Meeting participants
Island and Ocean Ecosystems

March 12, 2024 – The Secretariat of the Pacific Regional Environment Programme (SPREP) Pacific Regional Invasive Species Support Management Service (PRISMSS) is collaborating with the Solomon Islands Government and in particular the Barana community to make significant progress towards the management of invasive species in the Solomon Islands with a focus on restoring ecosystem resilience at the Barana Community Nature and Heritage Park.

Two stakeholder engagement workshops were recently conducted by the SPREP PRISMSS team, focusing on the PRISMSS War On Weeds (WOW) programme and the PRISMSS Resilient Ecosystems, Resilient Communities Programme (RERC). Over 40 participants, including representatives from communities, NGOs, and government organizations, attended these workshops.

Following the discussions, it was determined that a WOW programme, which targets high priority, low incidence weeds, was not a suitable solution due to the widespread distribution of the identified priority weeds. As a result, the focus shifted towards investigating the suitability of the priority weeds for a Natural Enemies, Natural Solutions (NENS) programme, for which there are many opportunities in the Solomon Islands and for which a programme will be initiated under the project.

The RERC site prioritization workshop identified eight priority sites for restoration including weed management and potential predator management. Among these, the Barana Community Nature and Heritage Park emerged as the leading site for piloting the programme in the Solomon Islands. The park, spanning approximately 5,000 hectares, is a cornerstone of community-based conservation efforts in the region and offers opportunities for the wider group of park rangers in the country to learn from.

A hands-on training session was recently completed at the Barana Community Nature and Heritage Park, demonstrating the management of weeds at the site that could be achieved with available resources. This training was met with enthusiasm by the Barana community, government representatives, and the Rangers Association in the Solomon Islands.

Key outcomes from the scoping activities include the identification of human resources, equipment, and community outputs for the Barana Community and the Department of Environment and Conservation. These findings will directly contribute to the planning and development of the activities to be implemented with the Solomon Islands Government to initiate the RERC program under the new PRISMSS-Restoring Island Resilience (PRISMSS-RIR) project funded by the New Zealand Government.

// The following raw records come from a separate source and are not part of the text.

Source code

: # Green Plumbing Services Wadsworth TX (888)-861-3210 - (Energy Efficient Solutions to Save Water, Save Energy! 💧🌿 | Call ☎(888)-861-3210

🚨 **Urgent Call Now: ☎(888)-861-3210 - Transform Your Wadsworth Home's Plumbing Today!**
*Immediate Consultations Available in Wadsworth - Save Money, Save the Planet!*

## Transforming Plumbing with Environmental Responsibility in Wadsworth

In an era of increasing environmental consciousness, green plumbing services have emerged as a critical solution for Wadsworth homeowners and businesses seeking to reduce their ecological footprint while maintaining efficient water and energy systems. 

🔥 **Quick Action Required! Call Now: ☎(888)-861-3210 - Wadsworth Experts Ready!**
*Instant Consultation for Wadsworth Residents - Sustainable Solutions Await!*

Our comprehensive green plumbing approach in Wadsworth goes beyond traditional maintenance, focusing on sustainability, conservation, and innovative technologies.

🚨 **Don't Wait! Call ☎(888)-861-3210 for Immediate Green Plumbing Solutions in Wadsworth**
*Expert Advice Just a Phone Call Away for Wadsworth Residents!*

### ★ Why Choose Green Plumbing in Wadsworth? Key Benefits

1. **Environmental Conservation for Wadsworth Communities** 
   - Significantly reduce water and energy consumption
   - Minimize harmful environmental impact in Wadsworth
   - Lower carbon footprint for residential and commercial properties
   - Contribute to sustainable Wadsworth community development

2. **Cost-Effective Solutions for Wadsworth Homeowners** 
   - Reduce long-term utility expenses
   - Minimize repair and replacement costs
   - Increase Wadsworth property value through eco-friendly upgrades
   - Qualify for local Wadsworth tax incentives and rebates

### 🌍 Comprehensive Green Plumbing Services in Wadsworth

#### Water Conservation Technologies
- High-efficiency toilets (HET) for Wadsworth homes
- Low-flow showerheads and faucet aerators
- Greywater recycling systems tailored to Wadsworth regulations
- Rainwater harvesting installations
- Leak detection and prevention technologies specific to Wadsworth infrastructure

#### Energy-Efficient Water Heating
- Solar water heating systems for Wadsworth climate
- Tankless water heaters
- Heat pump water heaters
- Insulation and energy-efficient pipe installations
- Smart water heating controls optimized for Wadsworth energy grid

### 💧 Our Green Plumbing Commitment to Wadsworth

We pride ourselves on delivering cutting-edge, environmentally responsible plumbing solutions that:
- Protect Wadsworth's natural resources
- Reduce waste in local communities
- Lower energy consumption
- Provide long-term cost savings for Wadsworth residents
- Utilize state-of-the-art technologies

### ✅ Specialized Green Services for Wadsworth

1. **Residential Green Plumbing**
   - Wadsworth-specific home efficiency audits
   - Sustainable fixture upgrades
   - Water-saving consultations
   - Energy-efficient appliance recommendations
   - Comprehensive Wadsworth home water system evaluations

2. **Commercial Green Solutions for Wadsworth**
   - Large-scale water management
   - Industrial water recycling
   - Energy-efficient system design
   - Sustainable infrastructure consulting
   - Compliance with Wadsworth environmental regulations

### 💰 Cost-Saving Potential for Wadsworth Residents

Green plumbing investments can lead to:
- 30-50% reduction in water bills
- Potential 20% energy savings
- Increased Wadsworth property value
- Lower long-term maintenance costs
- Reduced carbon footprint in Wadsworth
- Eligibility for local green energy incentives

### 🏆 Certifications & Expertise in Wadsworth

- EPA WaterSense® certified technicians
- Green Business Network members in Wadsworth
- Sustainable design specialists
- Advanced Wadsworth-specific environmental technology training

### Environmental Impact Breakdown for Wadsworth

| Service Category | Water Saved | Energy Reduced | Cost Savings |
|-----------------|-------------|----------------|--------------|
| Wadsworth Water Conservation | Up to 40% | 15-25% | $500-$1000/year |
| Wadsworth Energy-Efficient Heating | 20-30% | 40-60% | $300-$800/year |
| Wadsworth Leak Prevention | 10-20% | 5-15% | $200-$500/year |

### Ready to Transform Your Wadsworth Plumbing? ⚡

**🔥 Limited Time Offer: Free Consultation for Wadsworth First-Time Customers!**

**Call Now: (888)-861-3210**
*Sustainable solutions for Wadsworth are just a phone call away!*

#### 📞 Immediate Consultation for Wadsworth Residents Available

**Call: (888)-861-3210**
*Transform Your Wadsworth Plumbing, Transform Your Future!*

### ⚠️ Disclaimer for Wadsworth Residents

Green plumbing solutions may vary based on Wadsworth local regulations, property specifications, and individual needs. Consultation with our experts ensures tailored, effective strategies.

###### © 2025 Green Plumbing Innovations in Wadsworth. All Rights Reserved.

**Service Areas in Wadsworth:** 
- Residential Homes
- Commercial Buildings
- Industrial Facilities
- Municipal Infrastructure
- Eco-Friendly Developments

In addition, it was recognised that there is a need for a dedicated National Invasive Species Coordinator for the Solomon Islands as activities are stepped up. The coordinator will oversee PRISMSS activities within the country, collaborate closely with the Barana community to achieve project outputs for the Barana restoration site, and facilitate technical support from PRISMSS as necessary. Furthermore, the scoping identified the necessity for facilities to support the community's efforts in managing invasive species within the Barana restoration site.

Director of Environment, Mr Josef Hurutarau, expressed the Government of Solomon Islands' enthusiasm for collaborating with SPREP and PRISMSS to address the pervasive issue of invasive species in the country. 

“Over the years, Solomon Islands has flagged invasive species management as a major gap in-country through the Pacific Invasives Species Indicators Survey, with the lack of staff capability in the technical skills required. With this opportunity offered to us, the Government of Solomon Islands is delighted to work with SPREP and PRISMSS to address the issue of invasive species, which has been a major problem for years now in Solomon Islands. We look forward to continue this work under future projects wherever possible”.

Jerry Mane, Coordinator of Barana Community Park and Heritage Park, emphasized the critical role of invasive species management in preserving ecosystem services and enhancing community livelihoods. He highlighted the benefits of the training provided by PRISMSS in safeguarding the park's biodiversity and enhancing food security.

“Invasive weeds and pests have posed many threats to Barana Park’s land and ecosystem services. These have been major constraints to the effective management of the site, and there has never been a right time for this intervention by PRISMSS to address this issue in our community. With the training provided to remove some of the prevalent weeds from our forests, this will provide a lot of benefits to our people in terms of enhancing our food security, and protecting ecosystem services such as water supply, soil stability, and pollination for Barana”.

The launch of the PRISMSS-RIR project will increase the geographical coverage of the PRISMSS programmes such as WOW and RERC by increasing support to Melanesian and Micronesian countries.

 “A lot of the technical support and effort provided under the PRISMSS War on Weeds and Resilient Ecosystems-Resilient Communities Programmes since 2019 have been focused largely on the Polynesian region, “said SPREP Invasive Species Adviser, David Moverley. “This has been largely due to the funds available to us. With the funding support provided by the New Zealand Government, we can now expand the scope of our work to Melanesian countries like Solomon Islands and Vanuatu, and Micronesian countries like Palau and the Federated States of Micronesia”.

Moving forward, PRISMSS aims to develop and pave the way for project activities to commence in July 2024.